I would call the supplier!!!
I would not imagine that the animals would require emergency care, but.........
I would google the normal ingredients in trout chow and turtle brittle.
Let us know!!
Good luck


----------



## HJ1983 (Mar 26, 2014)

littleginsu said:


> So I received a small bag of trout chow and turtle brittle from carolinapetsuuply.com and the cats knocked the box off the table then the dogs proceeded in tearing the box apart and I am sure everyone was in on the feasting of turtle brittle... They got into some of the trout chow but not much.
> 
> I cannot find any information on what is in turtle brittle to determine if all 8 animals need to be rushed to the vet or not... ?!?
> 
> Does anyone know what turtle brittle consists of?




I found this old thread that has some info about ingredients in turtle brittle. 

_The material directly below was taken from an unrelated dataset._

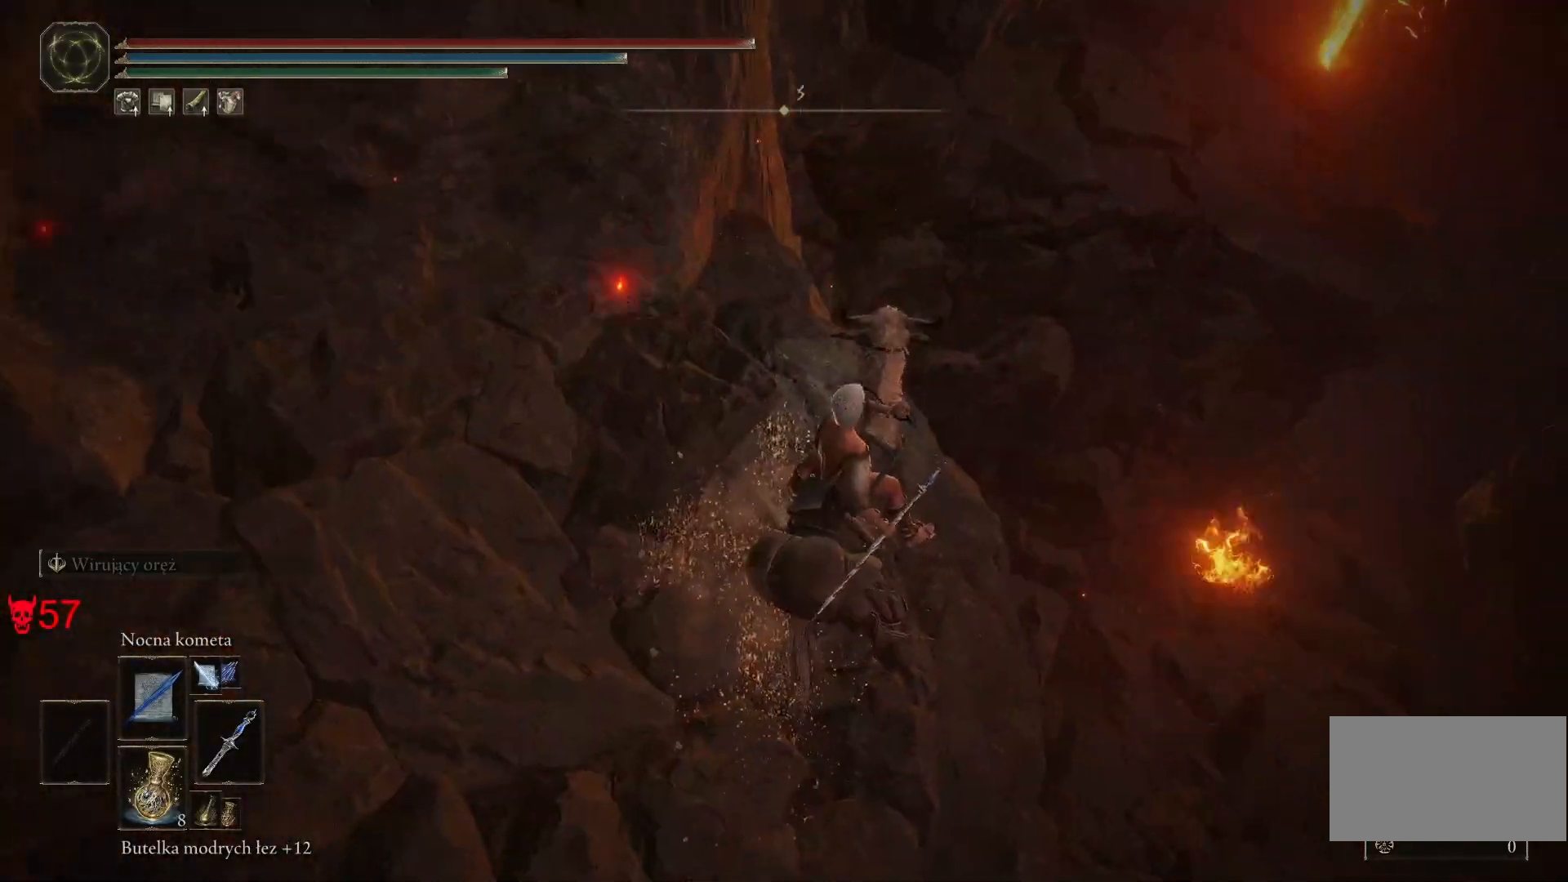
{"keys": ["w"], "mouse": [], "events": [[67, "w", "down"]]}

http://www.tortoiseforum.org/thread-11478.html

I'm not sure if it helps any. Maybe call a the vet and see what they recommend?


----------



## littleginsu (Mar 26, 2014)

Unfortunately, we do not have any exotic pet vets in town... So I am not sure they would even know themselves. Calling Vets in Tucson, Phoenix, et al. to see if they can triage the situation and go from there.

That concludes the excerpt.